*TESTO DI PARTENZA:*
━━━━━━━━

Partiamo dal primo Ottocento, dalla fine del Principato?

«Con il Principato i boschi erano gestiti dalle comunità attraverso le Regole, ognuno aveva il proprio Saltaro e c’era una autoregolazione dei boschi e un controllo sociale. Nel 1810 nasce il governo moderno: con il passaggio ai Comuni il bosco è più esposto alle esigenze degli enti che devono pagare scuole, assistenza, il che comporta un maggiore sfruttamento, con la richiesta della pianura e il commercio».

Come veniva gestito il bosco?

«Fino a metà Ottocento c’è una fase di caos: la gestione amministrativa è in capo ai Giudizi distrettuali e gli uffici forestali hanno poche forze. A metà ’800 i boschi cedui del basso Trentino vengono tagliati ogni 10 anni e sono poco più che cespugli; il maggior rischio idrogeologico è poi alla base delle alluvioni, la peggiore delle quali avviene nel 1882. Per certi versi si può paragonare a Vaia perché investe un territorio che va dal Trentino al Veneto, al Vorarlberg, al Tirolo e alla Carinzia».

Una data spartiacque?

«È una cesura politica e gestionale: dopo il 1866, con il passaggio del Veneto all’Italia, il Trentino diventa terra strategica per la difesa e l’Impero Austro-Ungarico investe denaro nei rimboschimenti. Il bosco viene visto inoltre come ambito di lavoro e l’alluvione rende evidente il dissesto. L’Impero crea degli uffici di specialisti e procede al miglioramento del bosco. Quando l’alpinista inglese Douglas W. Freshfield scende in Val di Tovel dal Grostè incontra centinaia di persone con cesti di fragole, il che significa che il bosco era molto rado. Il taglio del bosco della Flavona viene ultimato nel 1845, seguito da un taglio ulteriore. La ripresa del bosco è a macchia di leopardo, le zone più sfruttate sono quelle che gravitano verso la pianura».

Meno a Paneveggio?

━━━━━━━━

*VOCI FORNITE:*
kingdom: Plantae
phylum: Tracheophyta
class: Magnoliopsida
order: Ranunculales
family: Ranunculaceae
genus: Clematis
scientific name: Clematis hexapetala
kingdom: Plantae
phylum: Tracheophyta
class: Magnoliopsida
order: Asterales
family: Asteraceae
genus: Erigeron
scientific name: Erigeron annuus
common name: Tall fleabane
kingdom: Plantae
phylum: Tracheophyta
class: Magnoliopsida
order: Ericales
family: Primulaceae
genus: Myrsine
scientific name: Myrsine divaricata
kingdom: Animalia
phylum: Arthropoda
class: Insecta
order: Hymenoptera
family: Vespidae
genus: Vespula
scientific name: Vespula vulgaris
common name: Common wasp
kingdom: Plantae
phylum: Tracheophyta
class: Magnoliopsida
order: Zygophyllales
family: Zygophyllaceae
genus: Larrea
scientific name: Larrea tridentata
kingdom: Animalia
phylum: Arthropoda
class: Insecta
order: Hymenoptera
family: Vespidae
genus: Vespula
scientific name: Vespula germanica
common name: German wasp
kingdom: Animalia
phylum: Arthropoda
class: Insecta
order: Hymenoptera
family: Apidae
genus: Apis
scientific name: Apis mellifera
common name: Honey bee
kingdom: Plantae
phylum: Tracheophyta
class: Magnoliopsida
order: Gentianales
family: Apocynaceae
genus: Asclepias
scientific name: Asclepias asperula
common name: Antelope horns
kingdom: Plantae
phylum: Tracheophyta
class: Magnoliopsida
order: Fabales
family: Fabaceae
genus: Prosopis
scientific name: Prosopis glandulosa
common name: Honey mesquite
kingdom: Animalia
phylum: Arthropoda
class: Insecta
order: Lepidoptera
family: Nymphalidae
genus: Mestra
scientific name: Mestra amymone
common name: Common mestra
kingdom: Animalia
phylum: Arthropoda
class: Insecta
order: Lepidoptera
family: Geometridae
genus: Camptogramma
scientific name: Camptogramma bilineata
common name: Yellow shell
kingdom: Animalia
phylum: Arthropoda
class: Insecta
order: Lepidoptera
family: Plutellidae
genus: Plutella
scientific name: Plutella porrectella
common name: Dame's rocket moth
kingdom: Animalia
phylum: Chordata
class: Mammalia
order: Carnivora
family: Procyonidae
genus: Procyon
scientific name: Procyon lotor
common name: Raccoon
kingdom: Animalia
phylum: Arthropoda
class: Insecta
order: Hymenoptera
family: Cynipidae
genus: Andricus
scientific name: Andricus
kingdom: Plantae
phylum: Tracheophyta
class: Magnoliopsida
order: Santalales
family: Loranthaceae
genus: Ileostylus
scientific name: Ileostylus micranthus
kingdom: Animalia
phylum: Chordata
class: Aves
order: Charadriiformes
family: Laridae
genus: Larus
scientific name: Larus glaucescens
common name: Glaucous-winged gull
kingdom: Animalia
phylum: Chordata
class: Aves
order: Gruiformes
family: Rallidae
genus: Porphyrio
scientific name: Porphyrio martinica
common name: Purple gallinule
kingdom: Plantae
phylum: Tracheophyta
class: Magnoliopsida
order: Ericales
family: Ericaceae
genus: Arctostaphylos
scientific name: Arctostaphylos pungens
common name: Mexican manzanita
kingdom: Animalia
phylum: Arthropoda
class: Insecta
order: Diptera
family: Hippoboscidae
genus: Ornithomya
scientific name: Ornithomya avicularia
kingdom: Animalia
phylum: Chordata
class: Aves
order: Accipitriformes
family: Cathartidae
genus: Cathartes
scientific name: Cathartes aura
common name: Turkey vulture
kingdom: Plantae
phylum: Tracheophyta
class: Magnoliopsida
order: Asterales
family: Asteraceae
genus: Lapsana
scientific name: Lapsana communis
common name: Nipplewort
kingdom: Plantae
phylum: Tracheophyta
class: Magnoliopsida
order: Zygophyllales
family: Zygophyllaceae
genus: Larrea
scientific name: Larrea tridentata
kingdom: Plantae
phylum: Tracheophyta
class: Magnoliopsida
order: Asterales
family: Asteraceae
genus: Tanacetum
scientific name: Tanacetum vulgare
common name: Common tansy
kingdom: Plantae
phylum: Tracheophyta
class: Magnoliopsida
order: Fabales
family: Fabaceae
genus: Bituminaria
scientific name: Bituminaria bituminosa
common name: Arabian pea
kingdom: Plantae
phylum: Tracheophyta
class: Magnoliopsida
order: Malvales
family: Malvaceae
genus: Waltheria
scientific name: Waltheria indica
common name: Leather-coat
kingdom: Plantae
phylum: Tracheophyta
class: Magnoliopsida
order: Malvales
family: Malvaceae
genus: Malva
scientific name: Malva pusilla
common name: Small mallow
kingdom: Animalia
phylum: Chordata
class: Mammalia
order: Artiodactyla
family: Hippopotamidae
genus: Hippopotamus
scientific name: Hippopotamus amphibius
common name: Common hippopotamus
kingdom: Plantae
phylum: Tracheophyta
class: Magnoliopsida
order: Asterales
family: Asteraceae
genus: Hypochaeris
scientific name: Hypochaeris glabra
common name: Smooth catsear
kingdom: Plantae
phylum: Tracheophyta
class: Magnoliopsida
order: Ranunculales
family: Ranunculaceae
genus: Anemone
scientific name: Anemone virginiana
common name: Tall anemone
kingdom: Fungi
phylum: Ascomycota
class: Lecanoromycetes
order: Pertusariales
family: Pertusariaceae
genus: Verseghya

━━━━━━━━

*ESERCIZIO ASSEGNATO:* Scrivi il seguito dell'intervista sulla storia dei boschi trentini, riprendendo subito dopo l'ultima riga.

*RISPOSTA QUI SOTTO:*
Paneveggio, foresta dell’Impero, viene sfruttata ma attraverso la pianificazione, c’è consapevolezza delle piante di pregio. Anche le foreste del Primiero sono demaniali, ma i Comuni ottengono il diritto all’uso interno, della popolazione. Già nella prima metà dell’800 nascono contenziosi per avere la proprietà, vengono istituite delle commissioni e una prima quota di boschi passano ai Comuni intorno al 1840».

Arriviamo al Novecento e alla Prima guerra mondiale, una nuova ferita?

«Soprattutto lungo il fronte, dove ci sono i forti, si taglia il bosco e si lasciano le piante a terra come ostacolo per il nemico, favorendo l’infezione di bostrico. A Paneveggio, fra tagli e schianti da vento, nel 1924 vengono recuperati 200mila metri cubi di legname».

Arriviamo così al Trentino nel Regno d’Italia

«Con la Milizia forestale, nel periodo fascista la politica è contraddittoria. Da una parte si dà lavoro proseguendo quanto iniziato dall’Austria, piantando ad esempio pino nero, e pino silvestre, nelle zone aride dove altre specie non crescono. Dall’altra c’è l’autarchia, con la ripresa dello sfruttamento. Nella Seconda guerra mondiale il Trentino è gestito dall’Ufficio del legname di Oderzo, il legname viene acquistato a scopi militari e per le industrie».

Quando nasce la selvicoltura naturalistica?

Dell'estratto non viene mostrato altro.